Утц уютно икнул – очевидно, давала о себе знать кислая капуста.
– Простите, – извинился он.
– Ничего страшного.
Затем жестом фокусника он словно из воздуха извлек бутылочку из полупрозрачного белого фарфора эпохи Кубла-хана. Он приобрел ее в Париже еще до войны. Не кажется ли мне, что ее поверхность похожа на каури?
– Кажется. – Спасибо.
Затем он показал мне фотографию практически идентичной бутылки из сокровищницы собора Св. Марка – по легенде она прибыла в Венецию в багаже самого Марко Поло.
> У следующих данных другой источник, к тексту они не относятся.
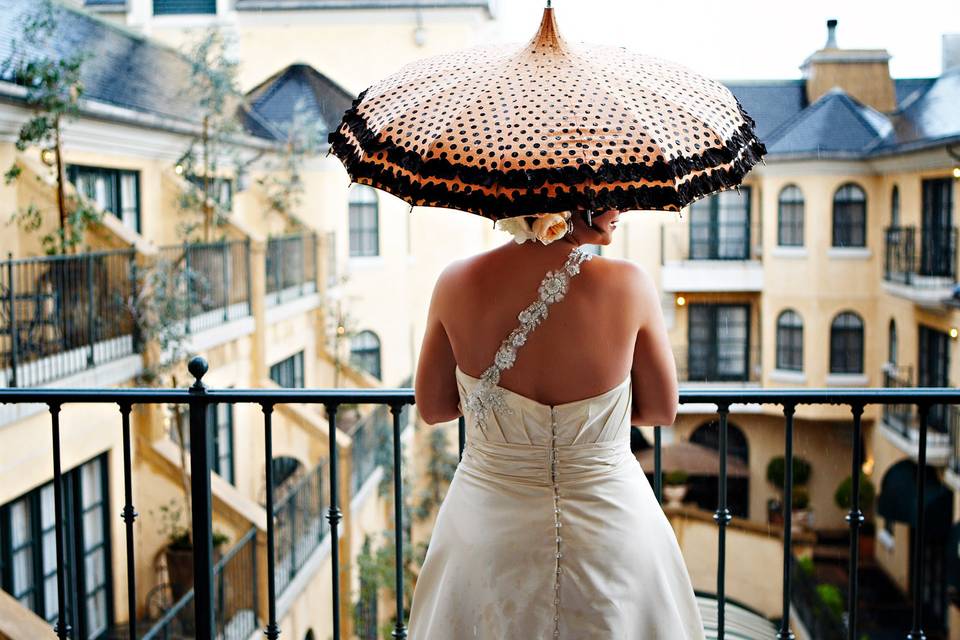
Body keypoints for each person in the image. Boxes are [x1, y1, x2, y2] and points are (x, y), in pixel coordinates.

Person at [410, 209, 705, 639]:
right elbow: (662, 409)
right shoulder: (629, 285)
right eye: (608, 191)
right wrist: (595, 418)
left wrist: (494, 410)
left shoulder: (456, 282)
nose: (618, 208)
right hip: (611, 537)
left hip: (487, 535)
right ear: (569, 201)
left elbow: (434, 407)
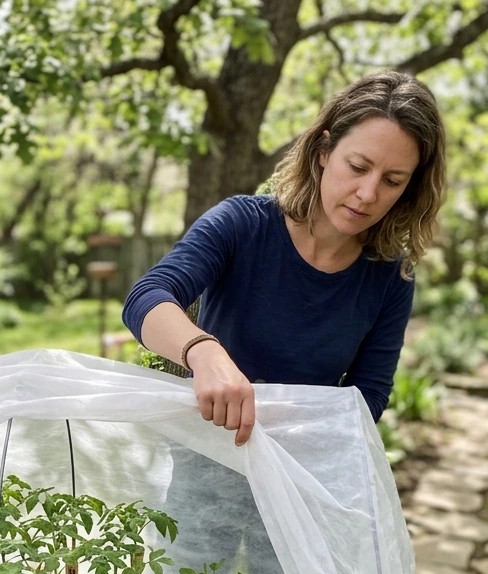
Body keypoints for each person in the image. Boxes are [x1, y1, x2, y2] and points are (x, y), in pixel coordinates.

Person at [123, 70, 448, 446]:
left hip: (304, 478)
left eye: (392, 180)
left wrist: (287, 426)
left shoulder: (391, 275)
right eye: (358, 167)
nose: (368, 193)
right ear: (324, 151)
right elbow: (146, 296)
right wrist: (204, 352)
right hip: (202, 468)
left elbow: (369, 395)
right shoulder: (242, 224)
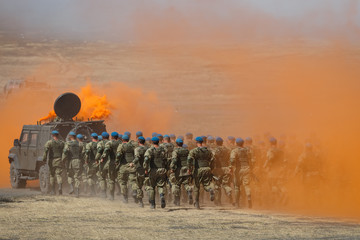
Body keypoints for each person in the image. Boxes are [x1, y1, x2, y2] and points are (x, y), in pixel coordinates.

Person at [187, 136, 215, 209]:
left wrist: (189, 169)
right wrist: (211, 169)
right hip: (207, 168)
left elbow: (189, 159)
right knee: (206, 184)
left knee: (197, 187)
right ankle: (210, 189)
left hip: (198, 169)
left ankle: (197, 203)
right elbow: (212, 160)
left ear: (196, 143)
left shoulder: (194, 151)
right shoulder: (208, 151)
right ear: (202, 142)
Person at [144, 137, 168, 209]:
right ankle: (161, 196)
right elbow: (167, 160)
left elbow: (146, 159)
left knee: (151, 187)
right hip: (162, 170)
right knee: (160, 186)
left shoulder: (150, 150)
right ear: (158, 142)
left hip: (153, 170)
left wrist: (146, 168)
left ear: (152, 142)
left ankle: (152, 204)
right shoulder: (163, 150)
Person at [230, 138, 252, 208]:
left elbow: (232, 159)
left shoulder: (234, 151)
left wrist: (231, 167)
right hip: (247, 168)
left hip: (238, 169)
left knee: (237, 187)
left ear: (236, 143)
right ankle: (248, 196)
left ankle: (237, 203)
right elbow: (251, 159)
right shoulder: (248, 150)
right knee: (247, 185)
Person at [170, 138, 192, 206]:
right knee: (186, 184)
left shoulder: (175, 151)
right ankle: (189, 191)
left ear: (176, 144)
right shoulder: (187, 151)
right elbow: (190, 159)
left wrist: (172, 168)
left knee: (177, 185)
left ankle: (177, 201)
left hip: (179, 170)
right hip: (186, 169)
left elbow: (174, 160)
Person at [43, 130, 65, 195]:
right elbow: (65, 151)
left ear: (52, 135)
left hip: (52, 161)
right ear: (58, 135)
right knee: (58, 175)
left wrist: (44, 159)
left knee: (52, 175)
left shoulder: (49, 143)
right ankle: (60, 188)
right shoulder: (62, 143)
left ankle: (53, 190)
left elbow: (46, 150)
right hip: (59, 160)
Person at [116, 134, 137, 203]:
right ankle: (134, 191)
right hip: (132, 165)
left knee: (123, 182)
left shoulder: (121, 146)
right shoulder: (133, 145)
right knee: (133, 181)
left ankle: (125, 198)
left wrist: (117, 161)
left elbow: (119, 154)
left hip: (123, 166)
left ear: (122, 140)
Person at [212, 137, 233, 205]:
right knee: (225, 184)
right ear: (222, 142)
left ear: (216, 142)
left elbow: (213, 159)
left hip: (218, 169)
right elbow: (230, 159)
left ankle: (218, 202)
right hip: (226, 168)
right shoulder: (228, 150)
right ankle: (228, 191)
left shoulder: (214, 150)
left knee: (217, 185)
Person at [101, 132, 121, 200]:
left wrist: (103, 157)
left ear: (112, 137)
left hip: (112, 162)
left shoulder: (110, 143)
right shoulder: (121, 143)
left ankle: (112, 196)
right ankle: (125, 197)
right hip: (121, 163)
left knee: (111, 180)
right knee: (122, 179)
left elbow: (106, 150)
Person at [62, 131, 82, 197]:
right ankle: (77, 192)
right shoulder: (80, 144)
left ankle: (72, 188)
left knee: (70, 175)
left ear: (70, 137)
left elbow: (65, 152)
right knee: (77, 177)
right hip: (78, 161)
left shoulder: (68, 144)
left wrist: (63, 160)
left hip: (70, 162)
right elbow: (82, 153)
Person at [132, 136, 148, 207]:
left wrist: (132, 163)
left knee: (139, 186)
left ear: (138, 142)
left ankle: (141, 202)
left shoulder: (137, 149)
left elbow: (137, 158)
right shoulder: (148, 149)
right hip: (147, 169)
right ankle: (152, 202)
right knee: (148, 185)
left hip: (139, 168)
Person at [96, 132, 110, 198]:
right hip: (111, 163)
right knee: (111, 179)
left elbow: (99, 151)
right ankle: (112, 194)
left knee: (102, 178)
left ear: (102, 137)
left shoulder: (100, 143)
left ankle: (104, 193)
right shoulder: (111, 143)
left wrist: (97, 158)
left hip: (103, 163)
– Теперь вы улавливаете связь между «pork» и «porcelain»?
– Думаю, что да, – сказал я.
Считалось, что китайский фарфор такой же волшебный, как рог единорога или алхимическое золото, которое, как многие надеялись, способно подарить вечную молодость. Полагали, что фарфоровая чашка треснет или изменит цвет, если в нее нальют яд.
Марта убрала со стола и подала кофе, а к нему карлсбадские сливы. Утц снова икнул и принялся забрасывать меня вопросами.
Был ли я в Китае? Читал ли я письма отца Маттео Ричи или описание фарфорового производства, выполненное отцом д’Антреколем? Насколько глубоки мои познания в китайском фарфоре эпохи Сун? Мин? Цин?
Китайские императоры, сообщил он, уже четвертый век потрясают воображение европейцев своей мудростью, долгожительством и судейской праведностью. Многие верили, что законы, которыми они руководствуются, имеют небесное происхождение. Известно, что они пили из фарфора. Строили пагоды из фарфора. Гладкая блестящая поверхность фарфора идеально соответствовала их гладкой неморщинистой коже. Фарфор был их материалом, подобно тому как золото было материалом «короля-солнца».
– Кстати, – ухмыльнулся Утц, – наши советские друзья до сих пор не жалеют денег на золото.
– То есть вы хотите сказать, – перебил я его, – что фарфоромания вашего Августа – следствие его знакомства с легендами о Желтом Императоре?
– Что значит «хочу сказать»? Именно это я и говорю. Между прочим, фарфором увлекались не только короли, но и философы! Например, Лейбниц!